Mit dem oben angedeuteten Problem wollen wir ganz einfach darauf hinweisen, daß Karl May sich auch der sozialen Rolle seines Schaffens bewußt war und auch jene Wünsche und Haltungen, die für den Leser seiner Schriften, »den bildungsbeflissenen Bürger« (Schulte-Sasse), typisch waren, mitreflektieren wollte. Die interpretatorische Methode, die von Schulte-Sasse in seiner Analyse des Geld-Motivs in Mays Reiseerzählungen vorgeschlagen wurde und die auch die Rolle der um die Jahrhundertwende maßgeblichen ideologischen Komplexe des bürgerlichen Denkens berücksichtigt, wollen wir auf den Altersroman ›Winnetou IV‹ anwenden, um manche Korrekturen, gerade im Hinblick auf das Problem Wahrscheinlichkeit ­ Realismus, vorzunehmen.12

   Der Roman selbst, als Frucht der ersten und einzigen Amerika-Reise des Schriftstellers geschrieben, scheint in bezug auf die angesprochene Problematik von besonderem Gewicht zu sein.

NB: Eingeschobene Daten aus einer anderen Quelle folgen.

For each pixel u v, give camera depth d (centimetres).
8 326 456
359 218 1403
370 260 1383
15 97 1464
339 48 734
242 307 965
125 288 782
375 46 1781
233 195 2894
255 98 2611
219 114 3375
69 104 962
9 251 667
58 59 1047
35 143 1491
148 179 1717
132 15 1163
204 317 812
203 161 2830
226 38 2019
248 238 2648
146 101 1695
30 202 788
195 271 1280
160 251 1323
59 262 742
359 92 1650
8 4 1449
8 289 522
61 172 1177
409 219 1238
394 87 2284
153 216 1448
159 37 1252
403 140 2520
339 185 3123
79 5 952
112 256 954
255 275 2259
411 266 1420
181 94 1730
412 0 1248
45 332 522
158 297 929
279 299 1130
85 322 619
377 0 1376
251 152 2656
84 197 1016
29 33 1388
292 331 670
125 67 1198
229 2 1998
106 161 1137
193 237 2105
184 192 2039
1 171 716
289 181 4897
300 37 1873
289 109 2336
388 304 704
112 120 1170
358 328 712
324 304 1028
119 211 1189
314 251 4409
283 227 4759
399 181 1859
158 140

An sich bedeutet er eine Rechtfertigung des Wirklichkeitsgebundenseins der früheren Werke Mays schon dadurch, daß ihm eine wirkliche Amerika-Reise zugrunde lag, deren Vorbereitungen mit dem Korrespondenzauftakt des Romans zusammenfallen. Denn das Clifton-House, der Niagarafall, das Denkmal des großen Häuptlings und viele andere Einzelheiten gemahnen an die wirklichen Eindrücke der Amerika-Reise des Schriftstellers.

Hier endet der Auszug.